Bounding boxes with keypoints:
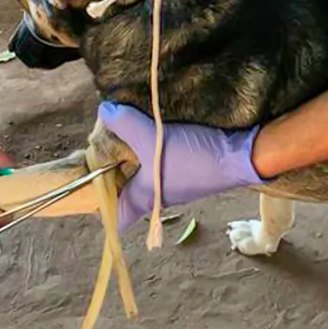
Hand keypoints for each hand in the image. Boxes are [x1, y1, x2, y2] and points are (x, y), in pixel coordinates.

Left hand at [98, 101, 264, 230]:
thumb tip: (105, 111)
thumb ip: (126, 125)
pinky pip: (160, 164)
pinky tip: (148, 129)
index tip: (87, 186)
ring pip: (143, 176)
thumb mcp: (153, 138)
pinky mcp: (187, 170)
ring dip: (132, 160)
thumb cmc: (193, 158)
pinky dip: (150, 151)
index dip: (100, 208)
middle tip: (100, 148)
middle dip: (112, 174)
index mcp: (145, 199)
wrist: (240, 155)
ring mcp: (173, 184)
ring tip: (121, 133)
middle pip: (126, 192)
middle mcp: (157, 197)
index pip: (115, 217)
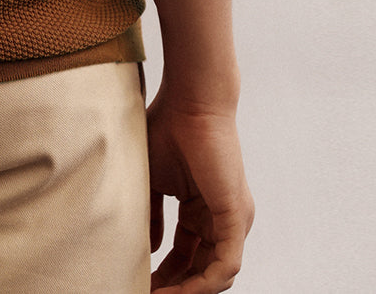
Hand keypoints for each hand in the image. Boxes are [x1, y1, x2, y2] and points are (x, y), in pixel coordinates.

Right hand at [146, 81, 254, 291]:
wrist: (190, 101)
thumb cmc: (169, 127)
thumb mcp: (153, 179)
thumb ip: (153, 214)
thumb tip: (151, 248)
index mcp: (202, 209)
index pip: (187, 255)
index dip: (164, 274)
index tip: (139, 282)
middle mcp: (221, 218)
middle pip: (201, 270)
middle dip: (175, 288)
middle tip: (146, 293)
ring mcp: (232, 219)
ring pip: (215, 275)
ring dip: (187, 291)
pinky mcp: (236, 216)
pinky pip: (226, 265)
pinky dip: (203, 283)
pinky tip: (178, 291)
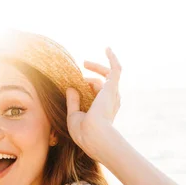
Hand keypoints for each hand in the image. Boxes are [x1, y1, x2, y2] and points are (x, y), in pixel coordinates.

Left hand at [66, 48, 121, 162]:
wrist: (94, 135)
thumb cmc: (83, 132)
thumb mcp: (74, 116)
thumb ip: (72, 102)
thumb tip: (70, 87)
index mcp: (103, 110)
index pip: (97, 94)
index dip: (87, 88)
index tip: (75, 84)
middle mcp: (111, 101)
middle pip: (103, 83)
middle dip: (93, 76)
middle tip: (82, 67)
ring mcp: (112, 94)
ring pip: (107, 76)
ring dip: (96, 68)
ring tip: (84, 62)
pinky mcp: (111, 87)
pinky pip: (115, 69)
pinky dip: (112, 58)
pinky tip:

What is required: Given the data above, transcribe exactly the lines from the one containing "index mcp: (103, 110)" down to the one containing "ring tip: (84, 62)", and no others.

Finished exercise:
index mcp: (103, 110)
index pip: (97, 94)
index dip: (87, 88)
index tip: (75, 84)
middle mcp: (111, 101)
middle pip: (103, 83)
middle dip: (93, 76)
middle tip: (82, 67)
ring mcp: (112, 94)
ring pip: (107, 76)
ring dip: (96, 68)
ring tip: (84, 62)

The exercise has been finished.